課題の詳細: 住みたいお城ランキングを紹介する文章のうち、「今回のアンケートは、お城の知」から「では、10位から順番に「住みたいお城ランキング」を見ていきましょう。」までの箇所を一字一句変えずに返してください。

本文:
= = = = =

お城好き1万人が選ぶ「住みたいお城ランキング」第1位は?

全国各地に築かれた数々のお城は、日本の歴史を今に物語る貴重な史跡。天守に実際に住んだのは織田信長だけと言われ、多くのお殿様は御殿で暮らしていたそうですが、お城に住んでみたいと思ったことがある方も多いのではないでしょうか。そんなお城好きたち1万人が「住みたいお城」を選ぶアンケートが実施され、ランキングが決定しました! 栄えある第1位は?

「住みたいお城ランキング」とは?

今回のアンケートは、お城の知識を問う検定「日本城郭検定」を運営する日販セグモ株式会社が、検定の過去合格者約1万人を対象に実施したもの。日本100名城の中から「住環境」「設備」「見た目」の評価軸から総合的に見て、一番住みたいお城を答えてもらいその回答数を集計・ランキング化しました。
では、10位から順番に「住みたいお城ランキング」を見ていきましょう。

▼「日本城郭検定」って?という方はこちらの記事もチェック!

= = = = =

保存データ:

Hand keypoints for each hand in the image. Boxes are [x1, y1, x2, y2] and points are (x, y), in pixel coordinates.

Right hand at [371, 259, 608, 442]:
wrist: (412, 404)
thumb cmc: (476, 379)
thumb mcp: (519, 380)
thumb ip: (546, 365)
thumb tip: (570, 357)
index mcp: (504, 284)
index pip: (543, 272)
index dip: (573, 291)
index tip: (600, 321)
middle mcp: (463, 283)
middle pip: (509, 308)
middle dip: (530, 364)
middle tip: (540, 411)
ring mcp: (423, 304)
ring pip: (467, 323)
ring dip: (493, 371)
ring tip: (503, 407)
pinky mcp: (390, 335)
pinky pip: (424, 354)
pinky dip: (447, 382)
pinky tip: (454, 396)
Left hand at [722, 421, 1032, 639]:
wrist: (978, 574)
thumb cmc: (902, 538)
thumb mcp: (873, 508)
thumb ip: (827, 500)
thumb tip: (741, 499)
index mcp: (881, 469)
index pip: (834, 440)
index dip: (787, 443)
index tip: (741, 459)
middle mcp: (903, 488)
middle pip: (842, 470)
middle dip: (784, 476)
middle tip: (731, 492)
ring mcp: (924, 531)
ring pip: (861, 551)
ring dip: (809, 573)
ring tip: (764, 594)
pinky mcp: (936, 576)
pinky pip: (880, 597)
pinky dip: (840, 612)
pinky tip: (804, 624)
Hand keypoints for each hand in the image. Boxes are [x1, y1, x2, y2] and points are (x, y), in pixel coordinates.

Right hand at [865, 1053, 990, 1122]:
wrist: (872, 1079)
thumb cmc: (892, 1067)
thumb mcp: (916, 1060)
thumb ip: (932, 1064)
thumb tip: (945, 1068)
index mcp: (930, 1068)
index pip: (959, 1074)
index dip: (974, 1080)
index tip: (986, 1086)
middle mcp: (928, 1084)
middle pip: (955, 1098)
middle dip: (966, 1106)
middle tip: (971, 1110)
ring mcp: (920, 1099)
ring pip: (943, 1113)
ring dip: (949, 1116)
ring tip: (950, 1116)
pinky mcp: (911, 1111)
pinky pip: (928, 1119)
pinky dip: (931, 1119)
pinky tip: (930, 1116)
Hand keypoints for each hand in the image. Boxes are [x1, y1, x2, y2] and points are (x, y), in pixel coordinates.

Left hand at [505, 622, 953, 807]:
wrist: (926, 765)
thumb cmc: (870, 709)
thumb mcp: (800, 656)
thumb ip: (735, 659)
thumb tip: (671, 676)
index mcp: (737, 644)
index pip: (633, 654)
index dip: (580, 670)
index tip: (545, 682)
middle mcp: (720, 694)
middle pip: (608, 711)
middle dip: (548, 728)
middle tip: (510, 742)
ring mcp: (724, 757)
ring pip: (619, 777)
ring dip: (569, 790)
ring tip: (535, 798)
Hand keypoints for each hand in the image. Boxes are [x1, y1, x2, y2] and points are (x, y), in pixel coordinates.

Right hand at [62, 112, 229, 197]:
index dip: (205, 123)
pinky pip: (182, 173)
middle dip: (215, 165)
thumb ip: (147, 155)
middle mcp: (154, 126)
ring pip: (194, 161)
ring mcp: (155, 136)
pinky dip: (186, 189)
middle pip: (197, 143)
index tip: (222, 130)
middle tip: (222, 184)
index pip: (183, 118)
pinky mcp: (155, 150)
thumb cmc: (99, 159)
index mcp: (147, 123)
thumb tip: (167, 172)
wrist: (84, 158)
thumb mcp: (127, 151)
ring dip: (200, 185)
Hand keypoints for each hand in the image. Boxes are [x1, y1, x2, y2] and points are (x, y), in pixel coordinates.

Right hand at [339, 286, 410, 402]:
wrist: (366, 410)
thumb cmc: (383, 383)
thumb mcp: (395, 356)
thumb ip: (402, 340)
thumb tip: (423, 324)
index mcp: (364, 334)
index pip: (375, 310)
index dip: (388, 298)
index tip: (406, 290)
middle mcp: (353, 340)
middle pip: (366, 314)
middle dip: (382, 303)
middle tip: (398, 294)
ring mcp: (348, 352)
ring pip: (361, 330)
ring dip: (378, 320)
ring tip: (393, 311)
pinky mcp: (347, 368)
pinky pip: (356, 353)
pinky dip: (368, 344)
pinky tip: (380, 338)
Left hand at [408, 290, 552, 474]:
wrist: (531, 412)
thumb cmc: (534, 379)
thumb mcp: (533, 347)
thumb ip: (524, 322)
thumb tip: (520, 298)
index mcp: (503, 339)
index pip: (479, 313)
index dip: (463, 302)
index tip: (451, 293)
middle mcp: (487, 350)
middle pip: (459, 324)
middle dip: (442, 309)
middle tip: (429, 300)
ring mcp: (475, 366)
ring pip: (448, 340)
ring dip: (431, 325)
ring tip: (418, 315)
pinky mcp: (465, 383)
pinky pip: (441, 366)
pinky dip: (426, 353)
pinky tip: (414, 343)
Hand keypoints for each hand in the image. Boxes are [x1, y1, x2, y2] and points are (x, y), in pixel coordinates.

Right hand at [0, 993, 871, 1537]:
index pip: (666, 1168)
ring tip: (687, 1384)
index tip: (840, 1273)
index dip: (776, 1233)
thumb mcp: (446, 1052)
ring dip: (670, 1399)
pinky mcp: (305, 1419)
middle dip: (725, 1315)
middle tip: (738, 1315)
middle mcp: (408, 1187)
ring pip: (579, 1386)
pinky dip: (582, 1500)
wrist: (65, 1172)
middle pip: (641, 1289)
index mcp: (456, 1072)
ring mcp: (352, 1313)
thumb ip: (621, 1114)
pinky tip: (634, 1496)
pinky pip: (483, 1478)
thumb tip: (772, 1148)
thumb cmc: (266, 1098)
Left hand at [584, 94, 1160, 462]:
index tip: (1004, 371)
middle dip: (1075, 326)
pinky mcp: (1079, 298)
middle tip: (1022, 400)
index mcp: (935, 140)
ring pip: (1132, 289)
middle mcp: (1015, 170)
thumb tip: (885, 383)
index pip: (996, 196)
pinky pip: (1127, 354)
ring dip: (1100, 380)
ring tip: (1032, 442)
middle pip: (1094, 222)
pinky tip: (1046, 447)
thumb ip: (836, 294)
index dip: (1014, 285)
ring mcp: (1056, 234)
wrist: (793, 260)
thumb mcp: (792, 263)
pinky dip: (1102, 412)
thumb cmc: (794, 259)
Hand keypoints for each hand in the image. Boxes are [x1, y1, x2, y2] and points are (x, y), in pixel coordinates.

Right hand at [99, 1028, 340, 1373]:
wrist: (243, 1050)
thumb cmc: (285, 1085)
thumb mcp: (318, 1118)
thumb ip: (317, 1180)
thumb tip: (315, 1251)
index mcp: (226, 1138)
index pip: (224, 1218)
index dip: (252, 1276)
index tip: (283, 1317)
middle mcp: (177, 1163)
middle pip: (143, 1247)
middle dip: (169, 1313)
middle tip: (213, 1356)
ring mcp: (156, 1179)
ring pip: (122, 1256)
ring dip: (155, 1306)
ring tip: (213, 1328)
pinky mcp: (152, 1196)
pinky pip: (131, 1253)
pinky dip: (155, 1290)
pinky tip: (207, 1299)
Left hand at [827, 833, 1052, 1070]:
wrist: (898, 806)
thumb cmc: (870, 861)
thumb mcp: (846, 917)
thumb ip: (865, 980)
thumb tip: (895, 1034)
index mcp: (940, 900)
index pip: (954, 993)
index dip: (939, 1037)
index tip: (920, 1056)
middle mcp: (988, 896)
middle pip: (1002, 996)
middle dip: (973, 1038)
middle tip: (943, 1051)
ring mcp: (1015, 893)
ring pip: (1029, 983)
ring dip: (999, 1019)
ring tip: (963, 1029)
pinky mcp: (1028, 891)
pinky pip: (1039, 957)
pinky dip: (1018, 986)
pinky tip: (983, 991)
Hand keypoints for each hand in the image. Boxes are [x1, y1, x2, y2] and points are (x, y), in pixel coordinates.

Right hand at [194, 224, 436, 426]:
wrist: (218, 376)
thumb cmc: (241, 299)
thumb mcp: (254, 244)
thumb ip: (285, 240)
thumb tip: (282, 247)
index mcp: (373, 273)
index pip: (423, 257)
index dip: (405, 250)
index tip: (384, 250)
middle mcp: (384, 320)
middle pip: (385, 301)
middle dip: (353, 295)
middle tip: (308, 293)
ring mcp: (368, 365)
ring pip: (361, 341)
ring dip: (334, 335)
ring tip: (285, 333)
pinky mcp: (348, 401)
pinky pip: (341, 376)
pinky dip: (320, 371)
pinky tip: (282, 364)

= = = = =

記述式解答:
今回のアンケートは、お城の知識を問う検定「日本城郭検定」を運営する日販セグモ株式会社が、検定の過去合格者約1万人を対象に実施したもの。日本100名城の中から「住環境」「設備」「見た目」の評価軸から総合的に見て、一番住みたいお城を答えてもらいその回答数を集計・ランキング化しました。
では、10位から順番に「住みたいお城ランキング」を見ていきましょう。